Cy Twombly Worked-On Paper

a screenshot of a photo of a clear plastic box filled with tiny balls of rolled up paper, sitting on its lid in a featureless ground, a 1953 sculpture by cy twombly, as published in katie nesin's 2014 book, cy twombly's things, the original photo taken by nicola del roscio himself, amazingly, for the cy twombly foundation
Twombly, Get me some tissue: Cy Twombly, Untitled, 1953, paper balls in plastic box, tape, 1 7/8 x 3 1/4 x 2 5/8 in., as published in Katie Nesin’s Cy Twombly’s Things (2014, Yale Univ. Press), photo: Nicola Del Roscio himself [!]

A lot of Twombly tabs open, as is the custom. After watching Art Institute curator Katie Nesin’s lecture about it, I checked out her 2014 book, Cy Twombly’s Things, an art historical close read of the artist’s sculptures.

Nesin examines at great length Twombly’s practice of painting his sculptures. It’s something Twombly referenced in one of his few artist statements, and which curators addressed, too. I know what they all mean, I really do, and so do you, but it is really hard to read statements coming straight outta Lexington like, “The reality of whiteness may exist in the duality of sensation (as the multiple anxiety of desire and fear). Whiteness can be the classic sttae of the intellect, or a neo-romantic idea of remembrance—or as the symbolic whiteness of Mallarmé. The exact implication may never be analyzed, but in that it persists as the landscape of my actions, it must imply more than mere selection.” And Kirk Varnedoe talking about “the increasing self-consciousness of his commitment to white,” and Nesin concluding “it is white’s susceptibility to contamination that remains the point,” in 2025 and think it all stays neatly contained in the art box.

Anywho, that’s a dissertation for another day. I mention it because Nesin traces the development of Twombly’s practice of painting his sculptures white with a picture of one of the few, early sculptures he didn’t paint white. Untitled (1953) is white on the inside. It’s a tiny plastic box filled with little rolled up balls of paper. Nesin argues that it’s also “derivative” because its size and nature refer to the scatole personali, the little fetish boxes, objects, and constructions Robert Rauschenberg showed in their two-person show in Florence in mid-March. [In a sharp detour from whiteness, Twombly showed geometric tapestries he constructed from textiles he bought in Tangier.] Which, yes, I see the connection.
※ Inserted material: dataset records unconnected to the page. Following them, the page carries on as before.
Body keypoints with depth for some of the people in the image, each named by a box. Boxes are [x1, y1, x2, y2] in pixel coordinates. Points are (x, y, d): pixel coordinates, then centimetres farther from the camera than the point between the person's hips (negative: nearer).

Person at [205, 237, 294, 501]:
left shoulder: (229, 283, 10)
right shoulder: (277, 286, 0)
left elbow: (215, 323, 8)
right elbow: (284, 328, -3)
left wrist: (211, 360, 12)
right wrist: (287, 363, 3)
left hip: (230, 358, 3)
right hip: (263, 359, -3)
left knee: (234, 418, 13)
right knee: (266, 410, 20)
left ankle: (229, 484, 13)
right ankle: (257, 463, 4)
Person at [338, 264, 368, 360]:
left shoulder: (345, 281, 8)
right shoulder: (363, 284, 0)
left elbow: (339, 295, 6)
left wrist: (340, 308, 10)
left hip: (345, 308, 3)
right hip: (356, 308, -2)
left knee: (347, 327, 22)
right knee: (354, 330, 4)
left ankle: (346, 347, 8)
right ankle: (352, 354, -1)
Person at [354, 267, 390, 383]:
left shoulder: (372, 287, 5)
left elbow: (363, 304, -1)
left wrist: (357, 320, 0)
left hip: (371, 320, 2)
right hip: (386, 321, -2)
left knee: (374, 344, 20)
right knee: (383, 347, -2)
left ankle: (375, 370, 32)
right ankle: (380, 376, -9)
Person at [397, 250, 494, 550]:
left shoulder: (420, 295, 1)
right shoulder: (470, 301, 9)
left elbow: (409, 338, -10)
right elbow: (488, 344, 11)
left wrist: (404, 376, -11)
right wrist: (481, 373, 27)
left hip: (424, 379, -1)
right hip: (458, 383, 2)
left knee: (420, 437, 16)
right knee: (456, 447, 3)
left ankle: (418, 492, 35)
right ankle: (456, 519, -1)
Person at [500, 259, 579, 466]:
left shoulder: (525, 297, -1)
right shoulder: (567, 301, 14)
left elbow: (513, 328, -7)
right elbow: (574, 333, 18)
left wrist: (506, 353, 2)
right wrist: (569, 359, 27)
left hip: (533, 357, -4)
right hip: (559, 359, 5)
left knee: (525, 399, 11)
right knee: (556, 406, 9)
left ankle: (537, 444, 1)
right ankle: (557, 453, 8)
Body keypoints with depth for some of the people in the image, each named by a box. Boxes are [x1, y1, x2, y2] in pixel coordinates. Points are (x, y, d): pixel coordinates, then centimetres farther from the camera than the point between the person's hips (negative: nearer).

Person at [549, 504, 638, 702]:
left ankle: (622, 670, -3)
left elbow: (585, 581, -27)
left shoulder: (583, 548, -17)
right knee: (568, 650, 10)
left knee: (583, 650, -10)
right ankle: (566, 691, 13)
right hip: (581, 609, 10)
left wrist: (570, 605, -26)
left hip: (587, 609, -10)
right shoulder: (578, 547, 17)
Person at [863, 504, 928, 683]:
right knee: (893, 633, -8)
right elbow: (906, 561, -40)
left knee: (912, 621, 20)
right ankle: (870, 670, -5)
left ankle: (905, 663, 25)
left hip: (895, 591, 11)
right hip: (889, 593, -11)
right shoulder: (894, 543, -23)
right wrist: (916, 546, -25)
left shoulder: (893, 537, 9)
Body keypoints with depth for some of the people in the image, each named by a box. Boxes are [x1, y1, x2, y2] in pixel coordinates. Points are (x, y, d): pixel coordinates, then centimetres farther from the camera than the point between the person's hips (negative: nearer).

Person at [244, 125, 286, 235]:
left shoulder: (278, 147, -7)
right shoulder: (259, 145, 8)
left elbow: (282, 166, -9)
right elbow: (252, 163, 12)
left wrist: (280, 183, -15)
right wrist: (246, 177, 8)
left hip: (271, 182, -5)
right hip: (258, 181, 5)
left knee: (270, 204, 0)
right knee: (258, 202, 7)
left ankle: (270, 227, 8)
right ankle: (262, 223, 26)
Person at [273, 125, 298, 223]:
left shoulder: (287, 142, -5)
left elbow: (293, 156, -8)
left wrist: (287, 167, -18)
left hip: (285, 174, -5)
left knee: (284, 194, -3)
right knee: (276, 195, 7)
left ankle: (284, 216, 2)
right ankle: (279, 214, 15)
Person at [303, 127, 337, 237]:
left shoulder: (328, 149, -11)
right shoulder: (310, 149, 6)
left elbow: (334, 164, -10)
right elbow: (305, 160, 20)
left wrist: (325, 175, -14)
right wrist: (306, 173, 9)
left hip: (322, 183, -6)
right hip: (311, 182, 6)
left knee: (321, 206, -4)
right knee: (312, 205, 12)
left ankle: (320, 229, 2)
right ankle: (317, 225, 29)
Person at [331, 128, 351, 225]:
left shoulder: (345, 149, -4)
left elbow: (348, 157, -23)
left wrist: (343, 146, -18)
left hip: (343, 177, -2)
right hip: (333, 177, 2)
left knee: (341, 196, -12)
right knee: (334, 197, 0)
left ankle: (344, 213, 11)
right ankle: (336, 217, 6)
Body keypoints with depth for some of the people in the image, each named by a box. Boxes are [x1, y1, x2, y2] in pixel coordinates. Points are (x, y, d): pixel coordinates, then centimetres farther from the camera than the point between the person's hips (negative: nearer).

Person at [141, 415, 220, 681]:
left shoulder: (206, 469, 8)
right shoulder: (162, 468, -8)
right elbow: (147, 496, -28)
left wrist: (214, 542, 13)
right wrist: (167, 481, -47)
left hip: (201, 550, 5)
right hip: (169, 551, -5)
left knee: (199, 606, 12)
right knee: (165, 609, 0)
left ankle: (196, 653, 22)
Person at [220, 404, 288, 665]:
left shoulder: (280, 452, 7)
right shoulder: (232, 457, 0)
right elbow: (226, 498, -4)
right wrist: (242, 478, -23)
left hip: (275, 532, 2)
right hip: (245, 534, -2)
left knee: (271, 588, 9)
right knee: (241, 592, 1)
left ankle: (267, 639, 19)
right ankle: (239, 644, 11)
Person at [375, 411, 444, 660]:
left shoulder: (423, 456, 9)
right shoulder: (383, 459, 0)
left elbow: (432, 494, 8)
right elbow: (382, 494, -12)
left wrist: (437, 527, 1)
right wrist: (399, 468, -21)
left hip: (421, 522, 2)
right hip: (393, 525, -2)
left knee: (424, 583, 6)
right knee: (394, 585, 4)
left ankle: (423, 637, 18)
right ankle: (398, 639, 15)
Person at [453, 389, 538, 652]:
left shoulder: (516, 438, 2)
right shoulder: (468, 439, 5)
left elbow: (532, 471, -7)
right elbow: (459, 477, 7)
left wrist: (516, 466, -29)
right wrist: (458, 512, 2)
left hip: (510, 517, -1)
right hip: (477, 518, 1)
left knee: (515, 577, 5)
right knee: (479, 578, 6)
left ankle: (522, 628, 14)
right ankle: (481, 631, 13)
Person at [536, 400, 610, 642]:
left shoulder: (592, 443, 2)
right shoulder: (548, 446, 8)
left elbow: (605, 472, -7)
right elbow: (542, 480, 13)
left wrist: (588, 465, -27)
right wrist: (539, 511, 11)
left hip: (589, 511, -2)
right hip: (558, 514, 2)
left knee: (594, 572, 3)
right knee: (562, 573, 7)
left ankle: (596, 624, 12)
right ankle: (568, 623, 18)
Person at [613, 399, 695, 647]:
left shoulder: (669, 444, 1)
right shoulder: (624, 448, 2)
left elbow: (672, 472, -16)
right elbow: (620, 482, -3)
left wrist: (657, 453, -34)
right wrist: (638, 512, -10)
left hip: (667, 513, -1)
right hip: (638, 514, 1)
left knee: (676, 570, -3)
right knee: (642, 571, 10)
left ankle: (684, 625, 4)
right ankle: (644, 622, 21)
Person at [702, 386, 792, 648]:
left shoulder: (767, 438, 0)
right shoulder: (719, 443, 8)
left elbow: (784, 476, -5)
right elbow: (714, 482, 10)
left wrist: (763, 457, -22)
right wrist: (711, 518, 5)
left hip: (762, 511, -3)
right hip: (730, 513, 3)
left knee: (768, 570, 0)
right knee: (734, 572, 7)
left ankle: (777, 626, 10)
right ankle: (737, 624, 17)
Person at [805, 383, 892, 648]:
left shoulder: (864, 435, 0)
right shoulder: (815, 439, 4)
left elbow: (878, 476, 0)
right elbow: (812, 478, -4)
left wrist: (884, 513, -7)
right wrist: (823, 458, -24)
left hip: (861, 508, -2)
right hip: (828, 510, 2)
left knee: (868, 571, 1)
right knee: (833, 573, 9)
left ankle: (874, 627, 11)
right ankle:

robert rauschenberg's 1953 work Untitled Paper Painting was an 18 x 14 x 4 inch glass display case with a thin beveled wood base, filled with crumpled tissue paper that cy twombly said came from shoe boxes, sitting on a rough wood floor against a black background. the photo is from the rauschenberg foundation, the sculpture is lost or destroyed. perhaps by twombly tearing it up into little balls and putting it in his own box, who knows
Robert Rauschenberg, Untitled (paper painting), 1953, 18x14x4 in., shoe box tissue paper, glass, wood base. lost or destroyed, or maybe rolled up into little balls in Twombly’s pocket

But there is a closer reference in 1953. In the then-couple’s Fulton Street studio, Robert Rauschenberg filled a glass case with tissue paper from shoe boxes and called it a paper painting. Did Twombly take some of Rauschenberg’s tissues and make them into balls he could keep in his pants? Did they make their his & his tissue boxes together? Whose personal fetish are we talking about, actually? While it’s impossible to say for sure who came first, it does seem likely these two came together.